Prize-winning Musicians From Vietnam Perform at Brookhaven Lab, 4/28
April 8, 2010
UPTON, NY — Nguyen Thanh Thuy, playing the Dan Tranh, and Ngo Tra My, playing the Dan Bau, are two prize-winning musicians from Vietnam who will give a recital at the U.S. Department of Energy’s Brookhaven National Laboratory on Wednesday, April 28, at noon in Berkner Hall. Sponsored by the Lab’s Asian Pacific American Association and Diversity Office, the concert is free and open to the public. All visitors to the Laboratory age 16 and over must bring a photo I.D.
The Dan Tranh is one of the most popular and romantic musical instruments in Vietnam. With from 17 to 22 strings, it is the smallest yet versatile member of a family of board-zither-like instruments in the Far East. The Dan bau is a Vietnamese monochord, a traditional one-string musical instrument. Played solo, it is central to Vietnamese folk music, a genre still popular today in the country.
Nguyen Thanh Thuy and Ngo Tra My, in addition to having successfully raised awareness of these Vietnamese instruments through their acclaimed performances at home and abroad — from Australia, China, Japan, and Russia, to Denmark, France, and the U.S. — both teach classes in Vietnamese musical instruments at the Vietnam National Academy of Music.
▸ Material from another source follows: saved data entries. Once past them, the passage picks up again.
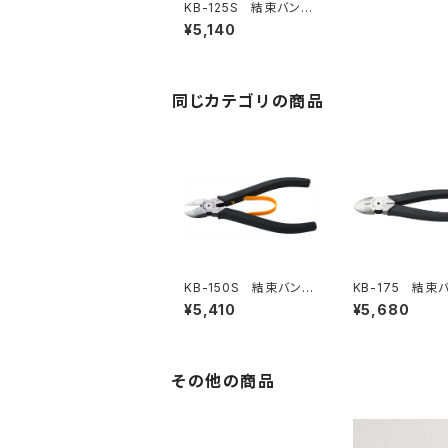
KB-125S 結束バンド
2WAYニッパ
¥5,140
同じカテゴリの商品
KB-150S 結束バンド
KB-175 結束
2WAYニッパ
WAYニッパ
¥5,410
¥5,680
その他の商品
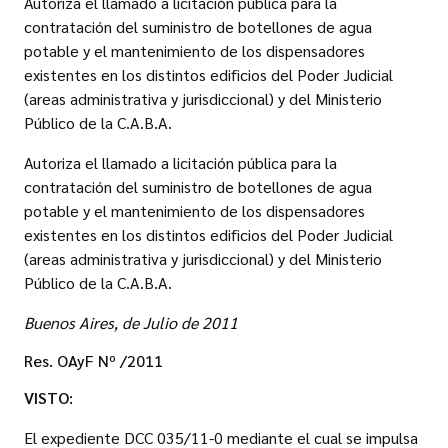
Autoriza el llamado a licitación pública para la
contratación del suministro de botellones de agua
potable y el mantenimiento de los dispensadores
existentes en los distintos edificios del Poder Judicial
(areas administrativa y jurisdiccional) y del Ministerio
Público de la C.A.B.A.
Autoriza el llamado a licitación pública para la
contratación del suministro de botellones de agua
potable y el mantenimiento de los dispensadores
existentes en los distintos edificios del Poder Judicial
(areas administrativa y jurisdiccional) y del Ministerio
Público de la C.A.B.A.
Buenos Aires, de Julio de 2011
Res. OAyF Nº /2011
VISTO:
El expediente DCC 035/11-0 mediante el cual se impulsa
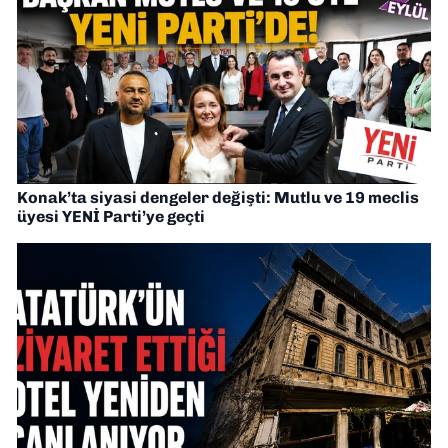
Konak’ta siyasi dengeler değişti: Mutlu ve 19 meclis
üyesi YENİ Parti’ye geçti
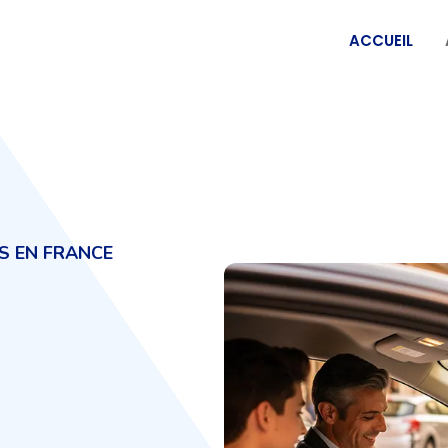
ACCUEIL
IS EN FRANCE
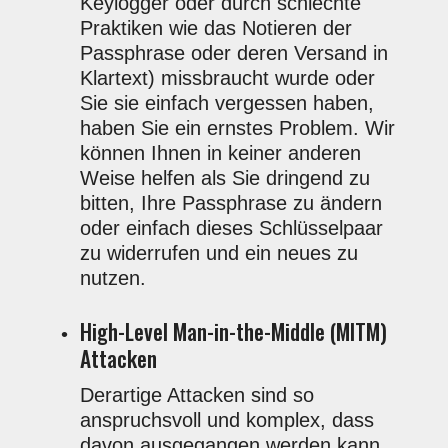
Keylogger oder durch schlechte
Praktiken wie das Notieren der
Passphrase oder deren Versand in
Klartext) missbraucht wurde oder
Sie sie einfach vergessen haben,
haben Sie ein ernstes Problem. Wir
können Ihnen in keiner anderen
Weise helfen als Sie dringend zu
bitten, Ihre Passphrase zu ändern
oder einfach dieses Schlüsselpaar
zu widerrufen und ein neues zu
nutzen.
High-Level Man-in-the-Middle (MITM)
Attacken
Derartige Attacken sind so
anspruchsvoll und komplex, dass
davon ausgegangen werden kann,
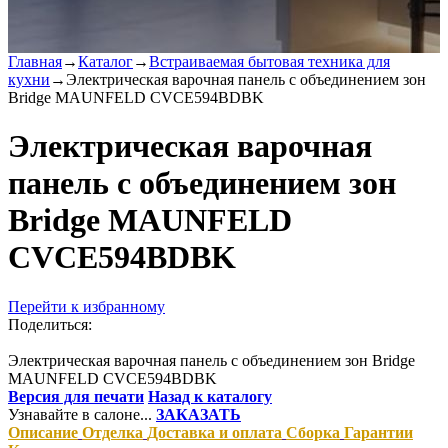
Главная
→
Каталог
→
Встраиваемая бытовая техника для
кухни
→
Электрическая варочная панель с объединением зон
Bridge MAUNFELD CVCE594BDBK
Электрическая варочная
панель с объединением зон
Bridge MAUNFELD
CVCE594BDBK
Перейти к избранному
Поделиться:
Электрическая варочная панель с объединением зон Bridge
MAUNFELD CVCE594BDBK
Версия для печати
Назад к каталогу
Узнавайте в салоне...
ЗАКАЗАТЬ
Описание
Отделка
Доставка и оплата
Сборка
Гарантии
Nguyen Thanh Thuy is active in traditional and experimental fields of music and currently performs with musicians in Scandinavia in the summer. Ngo Tra My serves as a visiting teacher of Vietnamese instruments for several months a year in the in Malmo Academy of Music in Sweden. Both musicians have recorded many successful CDs, as soloists and in orchestra.